▶ EXTRACT:
Dr. Richard Hurt, a professor of medicine at the Mayo Clinic in Rochester, Minn., where he directs the Nicotine Dependence Center, says that two public policies have had significant effects on smoking cessation: increasing the price of cigarettes and creating smoke-free workplaces. “They reduce the number of cigarettes that people are smoking, usually between three and five cigarettes less per day for heavier smokers,” he says, and “increase the chances of a smoker stopping smoking.” Since children can’t as easily afford cigarettes and don’t see smoking as the norm when it is banned in so many public places, these policies also “decrease the chances of your child or grandchild ever starting to smoke,” he says.
“People smoking less is a really important part of the story,” says Dr. Glantz. “The overall pattern we’re seeing, both nationally and in places like California,” where the prevalence of smoking is now down to 12 percent, “is as smoking goes down, the remaining smokers are becoming lighter smokers, intermittent smokers, or not even smoking every day. And as you smoke less and less, it becomes easier to quit.”

▶ DATA EXTRACT:

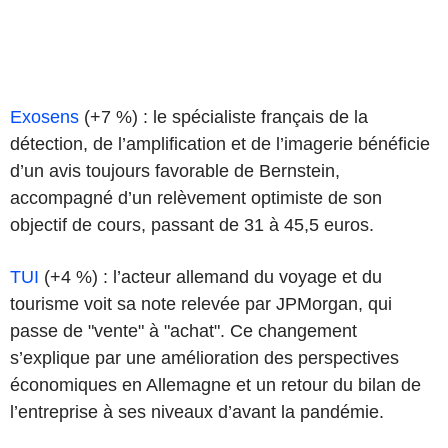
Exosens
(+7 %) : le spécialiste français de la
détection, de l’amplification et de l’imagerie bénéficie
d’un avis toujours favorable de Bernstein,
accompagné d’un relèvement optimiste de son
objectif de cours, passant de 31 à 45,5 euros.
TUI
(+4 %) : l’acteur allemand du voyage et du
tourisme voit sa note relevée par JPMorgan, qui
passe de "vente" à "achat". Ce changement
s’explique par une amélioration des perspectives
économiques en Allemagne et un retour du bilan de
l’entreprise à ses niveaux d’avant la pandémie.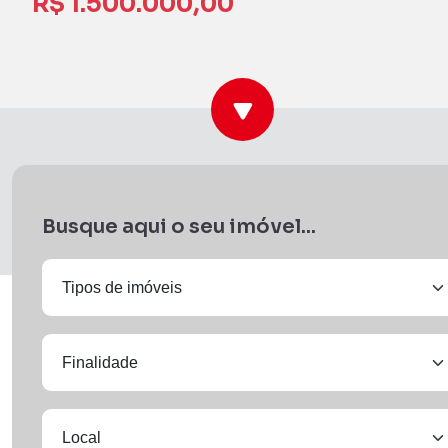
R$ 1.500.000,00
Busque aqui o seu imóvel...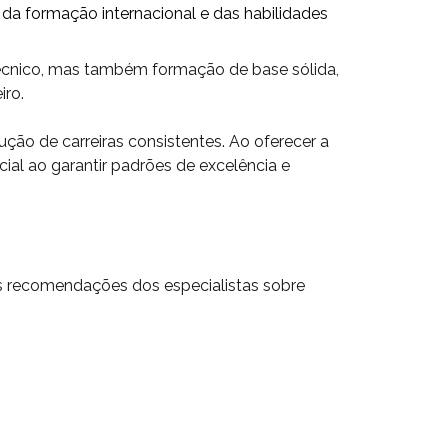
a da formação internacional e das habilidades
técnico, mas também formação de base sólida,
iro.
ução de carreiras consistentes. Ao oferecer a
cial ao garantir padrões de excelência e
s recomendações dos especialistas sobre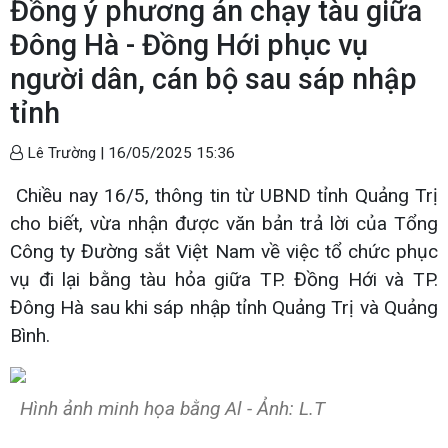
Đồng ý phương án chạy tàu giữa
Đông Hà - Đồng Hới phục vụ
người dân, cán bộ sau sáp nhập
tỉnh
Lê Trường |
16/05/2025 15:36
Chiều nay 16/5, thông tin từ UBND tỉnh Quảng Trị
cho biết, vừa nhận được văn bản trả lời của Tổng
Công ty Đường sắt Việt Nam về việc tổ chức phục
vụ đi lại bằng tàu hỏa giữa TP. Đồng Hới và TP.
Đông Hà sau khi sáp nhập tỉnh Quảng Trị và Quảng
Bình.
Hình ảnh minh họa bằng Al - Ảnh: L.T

---

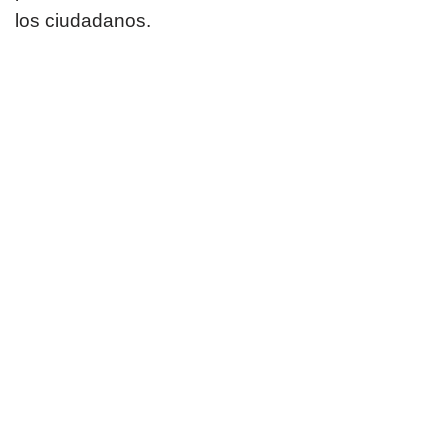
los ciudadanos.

▶ WORK ITEM A:
According to the smoking-cessation text, why do higher cigarette prices and smoke-free workplaces also lower the chance that a child or grandchild will ever start smoking? Answer in one to three sentences.
▶ WORK ITEM B:
Go on with the smoking-cessation text, starting after its last sentence.

▶ RESPONSE AREA A:
Children can't as easily afford cigarettes when prices go up. When smoking is banned in so many public places, they also don't see it as the norm.

▶ RESPONSE AREA B:
originally posted by: Asktheanimals
Odd how tobacco companies are denied freedom of speech yet alcohol companies have their ads everywhere and Congress gets all the money they want because it's "protected speech". FFS there is no consistency in their overbearing ways
originally posted by: Krazysh0t
a reply to: greencmp
So what you are saying is that everything inspires pushback. I think I see your point. So what do you think? Do you think it is a bad thing to discourage use of cigarettes? How are people going to know the dangers if no one tells them? Do you think that they will go out and just look them up themselves?
So if what you say is true. Then why is cigarette use at an all time low? There have to be further reasons getting people to quit. Here's an article that not only addresses your point but goes further and addresses what works.
originally posted by: MystikMushroom
Just imagine the social implications if alcohol was viewed like cigarettes/tobacco. Imagine all the domestic violence that would go bye-bye and DUI's/car accidents. Imagine how much lost productivity would be regained from employees not calling in sick with "Scotch flu".
It baffles me that alcohol is such a potent drug, yet we're practically encouraged at every turn to drink it -- from commercials to placement in television and movies. Fifty years ago cigarettes were like this, but slowly over the decades people have dropped the habit.
I wonder if we can do the same with booze? It's not like we live in the middle ages and the water isn't safe to drink in our industrialized countries. We don't need to worry about dying of dysentery -- which was a big reason people drank beverages with alcohol in them.